If someone wants to make a batch of "n" cherry pies and wants to use 16 cherries to make the filling how many flavor profiles can someone make if they have 6 cherry types and sufficiently many of each type to make any given combination to make the filling.
Would it be (16+6-1)!/(6!(16-1)!) = 54,264 different combinations? (using stars and bars)
Consider the different flavors the "boxes." Consider each cherry itself a "ball." We distribute the balls into the boxes, i.e. we decide how many of which flavor of cherry to use for a particular pie.
The number of ways in which we can do this we see via stars-and-bars as being
$$\binom{\text{#balls + #boxes - 1}}{\text{#boxes - 1}} = \binom{16+6-1}{6-1}=\dfrac{(16+6-1)!}{16!(6-1)!}$$
Your answer incorrectly used the wrong denominator, having accidentally had $\text{#boxes}$ as the second argument in the binomial coefficient rather than $\text{#boxes - 1}$. Some authors will write the answer with $n$ as the number of boxes and $k$ as the number of balls.

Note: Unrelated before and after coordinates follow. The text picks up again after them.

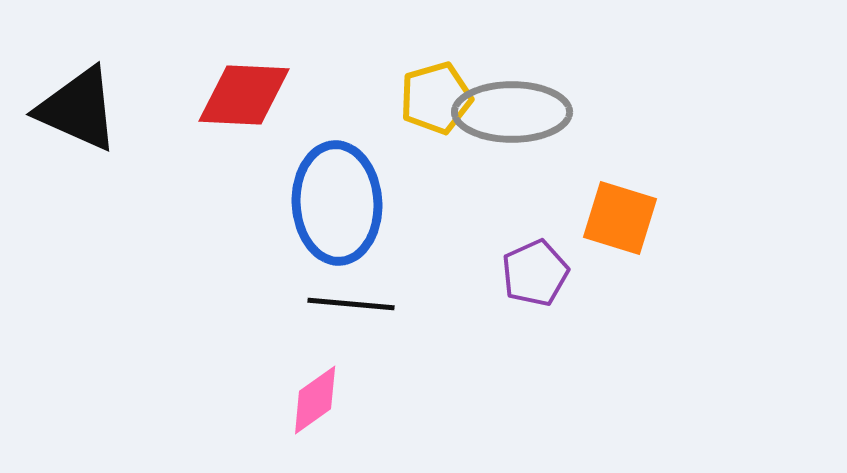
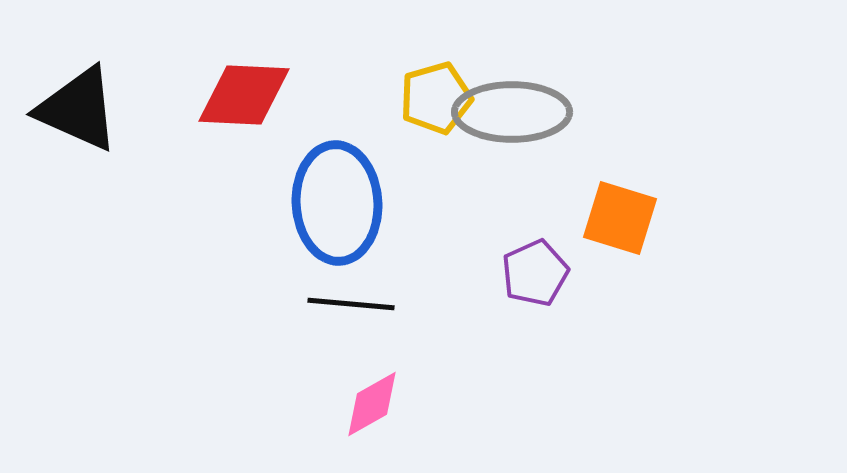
pink diamond: moved 57 px right, 4 px down; rotated 6 degrees clockwise
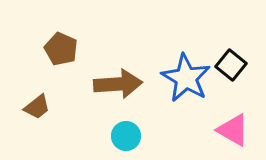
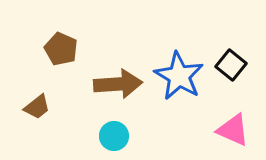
blue star: moved 7 px left, 2 px up
pink triangle: rotated 6 degrees counterclockwise
cyan circle: moved 12 px left
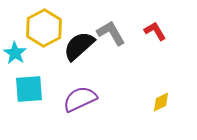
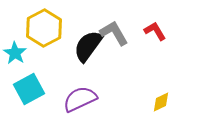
gray L-shape: moved 3 px right
black semicircle: moved 9 px right; rotated 12 degrees counterclockwise
cyan square: rotated 24 degrees counterclockwise
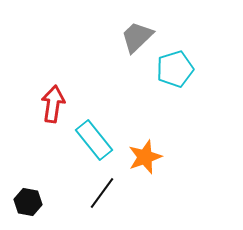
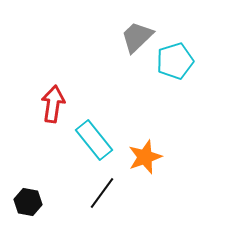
cyan pentagon: moved 8 px up
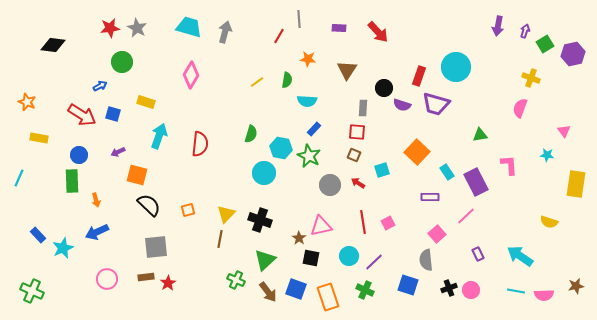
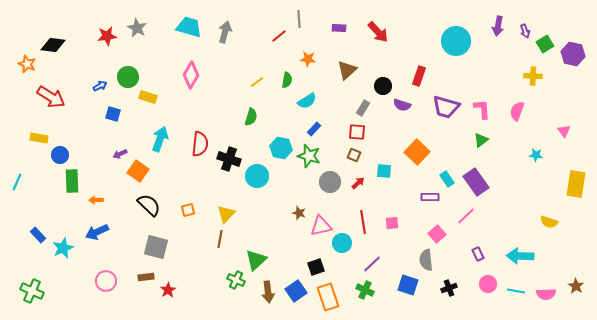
red star at (110, 28): moved 3 px left, 8 px down
purple arrow at (525, 31): rotated 144 degrees clockwise
red line at (279, 36): rotated 21 degrees clockwise
purple hexagon at (573, 54): rotated 25 degrees clockwise
green circle at (122, 62): moved 6 px right, 15 px down
cyan circle at (456, 67): moved 26 px up
brown triangle at (347, 70): rotated 15 degrees clockwise
yellow cross at (531, 78): moved 2 px right, 2 px up; rotated 18 degrees counterclockwise
black circle at (384, 88): moved 1 px left, 2 px up
cyan semicircle at (307, 101): rotated 36 degrees counterclockwise
orange star at (27, 102): moved 38 px up
yellow rectangle at (146, 102): moved 2 px right, 5 px up
purple trapezoid at (436, 104): moved 10 px right, 3 px down
gray rectangle at (363, 108): rotated 28 degrees clockwise
pink semicircle at (520, 108): moved 3 px left, 3 px down
red arrow at (82, 115): moved 31 px left, 18 px up
green semicircle at (251, 134): moved 17 px up
green triangle at (480, 135): moved 1 px right, 5 px down; rotated 28 degrees counterclockwise
cyan arrow at (159, 136): moved 1 px right, 3 px down
purple arrow at (118, 152): moved 2 px right, 2 px down
blue circle at (79, 155): moved 19 px left
cyan star at (547, 155): moved 11 px left
green star at (309, 156): rotated 10 degrees counterclockwise
pink L-shape at (509, 165): moved 27 px left, 56 px up
cyan square at (382, 170): moved 2 px right, 1 px down; rotated 21 degrees clockwise
cyan rectangle at (447, 172): moved 7 px down
cyan circle at (264, 173): moved 7 px left, 3 px down
orange square at (137, 175): moved 1 px right, 4 px up; rotated 20 degrees clockwise
cyan line at (19, 178): moved 2 px left, 4 px down
purple rectangle at (476, 182): rotated 8 degrees counterclockwise
red arrow at (358, 183): rotated 104 degrees clockwise
gray circle at (330, 185): moved 3 px up
orange arrow at (96, 200): rotated 104 degrees clockwise
black cross at (260, 220): moved 31 px left, 61 px up
pink square at (388, 223): moved 4 px right; rotated 24 degrees clockwise
brown star at (299, 238): moved 25 px up; rotated 16 degrees counterclockwise
gray square at (156, 247): rotated 20 degrees clockwise
cyan circle at (349, 256): moved 7 px left, 13 px up
cyan arrow at (520, 256): rotated 32 degrees counterclockwise
black square at (311, 258): moved 5 px right, 9 px down; rotated 30 degrees counterclockwise
green triangle at (265, 260): moved 9 px left
purple line at (374, 262): moved 2 px left, 2 px down
pink circle at (107, 279): moved 1 px left, 2 px down
red star at (168, 283): moved 7 px down
brown star at (576, 286): rotated 28 degrees counterclockwise
blue square at (296, 289): moved 2 px down; rotated 35 degrees clockwise
pink circle at (471, 290): moved 17 px right, 6 px up
brown arrow at (268, 292): rotated 30 degrees clockwise
pink semicircle at (544, 295): moved 2 px right, 1 px up
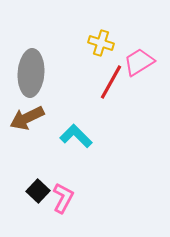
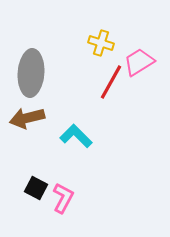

Other authors might write the answer with these swapped, $n$ instead being the number of balls and $k$ the number of boxes. Remember the formula in terms of where you write the number of boxes and where you write the number of balls and reinterpret the problem as boxes and balls to avoid confusion.
Now, your answer doesn't have anything to do with $n$. Assuming you are wanting to make $n$ pies with possibly varying flavor profiles, you are allowed to repeat flavor profiles, and order in which we list these pies is irrelevant, we need to apply stars and bars once more. The pies are the balls here and there are $n$ of them. The flavor profiles are the boxes now and there are $\binom{16+6-1}{6-1}$ of them. This gives a final answer of:
$$\binom{n+\binom{16+6-1}{6-1}-1}{\binom{16+6-1}{6-1}-1}=\binom{n+\binom{16+6-1}{6-1}-1}{n}$$